SYSTEMS METABOLIC ENGINEERING OF ISOBUTANOL PRODUCTION IN SACCHAROMYCES CEREVISIAE

Abstract

Branched-chain alcohols, including isobutanol, are promising advanced biofuels, as they have a higher energy content, increased compatibility with existing infrastructure, and allow for higher blends with gasoline compared to ethanol. Saccharomyces cerevisiae is arguably the best host organism to produce isobutanol, given its high tolerance to alcohols, robust growth under low oxygen conditions, genetic tractability, and immunity to phage contamination. Although the isobutanol biosynthetic pathway has been characterized, our understanding of how cellular and genetic networks interact with this pathway is non-existing. In this thesis, I describe my work to increase isobutanol tolerance and production in the yeast Saccharomyces cerevisiae. My first project involved a genomic screen to find mutants displaying higher tolerance to isobutanol, which can be toxic in high concentrations. By analyzing RNA-seq data, we found that the most tolerant strain senses a nitrogen starvation signal when grown in isobutanol, which activates the expression of pathways involved in amino acid synthesis, contributing to improved growth. In a follow up study, we subjected tolerant strains to adaptive laboratory evolution under increasing isobutanol concentrations. We sequenced these strains and found the mutations responsible for the increased tolerance. In another study, I introduced a genetically encoded biosensor of isobutanol production to the >5000 strains that form the yeast gene deletion library. After inserting the biosensor into each member of the library, I screened them via flow cytometry. We found that the deletion of genes involved in the modification of histones can significantly boost isobutanol production.
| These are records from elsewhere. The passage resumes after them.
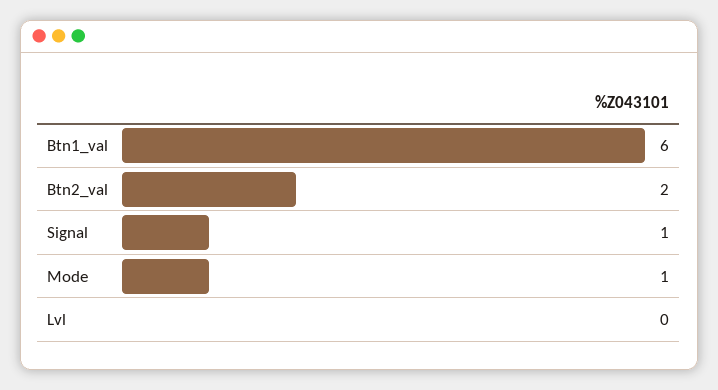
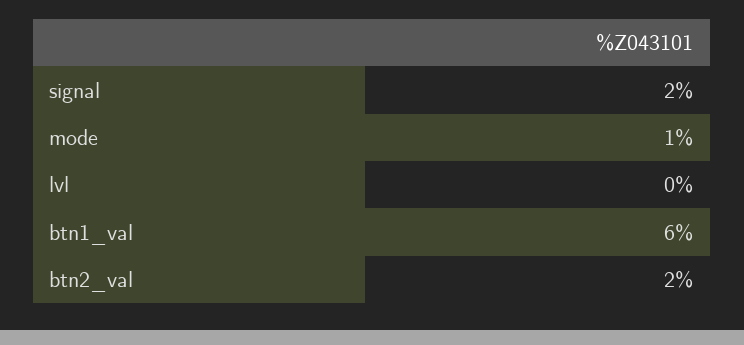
  {
    "Btn1_val": 6,
    "Btn2_val": 2,
-   "Signal": 1,
+   "Signal": 2,
    "Mode": 1,
    "Lvl": 0
  }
My follow-up analysis of proteomics data showed that these mutants display an enrichment of mitochondrial proteins. In addition, we performed untargeted metabolomics, showing an enriched pool of mitochondrial metabolites and precursors that explain the increased isobutanol production. Finally, in another study we explored how mitochondrial morphology can impact isobutanol production when the metabolic pathway is targeted to that organelle. We did fermentations and fluorescence microscopy and found that the deletion of genes involved in either fusion or fission has a significant effect on production. Our results suggest that these effects might depend on the product of interest as a different result was observed in geraniol-producing strains.